- [ASSIGNMENT]: Every record should be written out exactly, with the pictures left out.

----

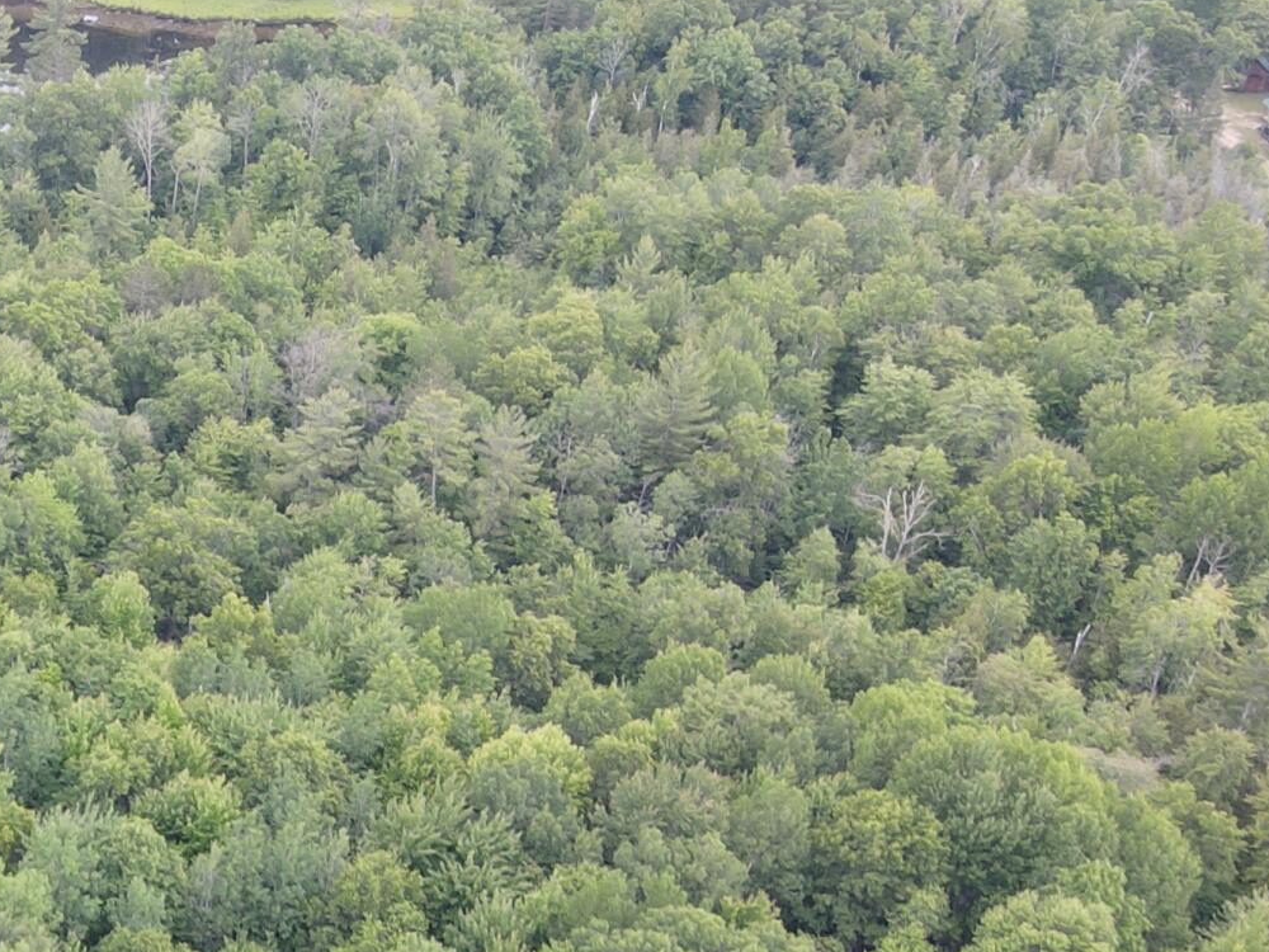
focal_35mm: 72
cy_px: 1131
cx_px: -260
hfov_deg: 24.5
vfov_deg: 19.3
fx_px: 2639
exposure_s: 1/15
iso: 100
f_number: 2.8
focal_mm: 4.5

----

- [SOLUTION]:
focal_35mm: 72
cy_px: 1131
cx_px: -260
hfov_deg: 24.5
vfov_deg: 19.3
fx_px: 2639
exposure_s: 1/15
iso: 100
f_number: 2.8
focal_mm: 4.5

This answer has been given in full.